One of the main benefits of an E visa is that you can extend it indefinitely as long as you continue to meet the requirements. However, it can be more difficult to get your green card with an E visa than it is for an O-1 or H-1B visa.
Green Card Options
Alternatively, if you’ve received an O-1 extension denial, you might be able to apply for your green card to stay in the U.S. This will allow you to live permanently in the country without the need to constantly apply for extensions.
To go from an O-1 visa to a green card, you will need to either have your employer file an I-140 petition on your behalf or file one yourself (depending on the green card). You may also need to have your employer obtain a PERM Labor Certification for you as well. Once your priority date for your petition is current with the most recent visa bulletin, you can file the I-485 to have your status adjusted.
Here are the three most common green cards that O-1 visa holders tend to pursue:
EB-1A
The requirements for the EB-1A are very similar to those of the O-1. To qualify, you must have evidence of extraordinary achievement (e.g. international prizes, large salary, exclusive memberships). However, keep in mind that just because you qualified for the O-1 does not automatically qualify you for the EB-1A. In fact, if your O-1 visa extension was denied due to issues with maintaining status, you may encounter similar issues with this green card.
The benefit of this green card is that you do not need to have a PERM or a sponsoring employer to petition. It also tends to have the shortest priority date waiting times.
EB-1B
This green card is for outstanding researchers and professors. The requirements for this green card also have the potential to align with those of the O-1, which could make this the ideal green card for you. While the EB-1B does require you to have a sponsoring employer, you do not need a PERM.
EB-2
If you have an advanced degree or exceptional ability in your field, you might be able to obtain an EB-2 green card. You will need both a sponsoring employer and a PERM for this one, but if you qualify for the National Interest Waiver, you could have those requirements waived and have the ability to self-petition.

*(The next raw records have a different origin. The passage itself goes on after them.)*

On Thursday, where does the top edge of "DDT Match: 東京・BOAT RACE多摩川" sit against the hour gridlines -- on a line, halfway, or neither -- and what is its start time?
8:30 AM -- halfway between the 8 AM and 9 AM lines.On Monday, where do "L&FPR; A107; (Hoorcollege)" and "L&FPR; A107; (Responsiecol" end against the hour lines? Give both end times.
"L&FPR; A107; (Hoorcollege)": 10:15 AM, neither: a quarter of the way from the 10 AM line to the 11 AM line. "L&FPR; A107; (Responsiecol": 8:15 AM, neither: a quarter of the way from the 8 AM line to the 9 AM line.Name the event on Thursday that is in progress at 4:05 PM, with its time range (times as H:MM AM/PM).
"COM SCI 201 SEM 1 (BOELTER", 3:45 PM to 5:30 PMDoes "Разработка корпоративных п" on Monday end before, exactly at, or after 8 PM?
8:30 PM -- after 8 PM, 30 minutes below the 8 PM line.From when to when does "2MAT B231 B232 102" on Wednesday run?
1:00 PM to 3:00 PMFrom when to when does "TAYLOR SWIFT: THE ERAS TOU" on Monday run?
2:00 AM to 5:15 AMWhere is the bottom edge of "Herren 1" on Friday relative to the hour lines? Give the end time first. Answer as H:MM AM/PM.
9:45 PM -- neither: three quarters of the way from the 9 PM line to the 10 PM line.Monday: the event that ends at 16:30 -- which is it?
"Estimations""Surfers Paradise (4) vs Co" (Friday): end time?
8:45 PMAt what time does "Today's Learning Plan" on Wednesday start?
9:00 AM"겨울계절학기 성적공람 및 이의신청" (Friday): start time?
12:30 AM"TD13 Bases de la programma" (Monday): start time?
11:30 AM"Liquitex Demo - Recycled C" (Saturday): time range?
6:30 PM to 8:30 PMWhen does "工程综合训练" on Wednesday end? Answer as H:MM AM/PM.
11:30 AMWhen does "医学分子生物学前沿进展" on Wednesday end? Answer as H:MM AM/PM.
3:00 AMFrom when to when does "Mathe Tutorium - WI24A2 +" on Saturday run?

Our Experience with O-1 Extensions
Recently, our legal team supported a magnetic design engineer with an O-1A visa extension. The challenge was demonstrating that her expertise in making MRI technology more compact, energy-efficient, and accessible was critical to the success of a project with major public health implications. We developed a bulletproof petition emphasizing Celine’s scientific leadership, peer-reviewed contributions, and the national interest of her ongoing work, leading to a successful extension.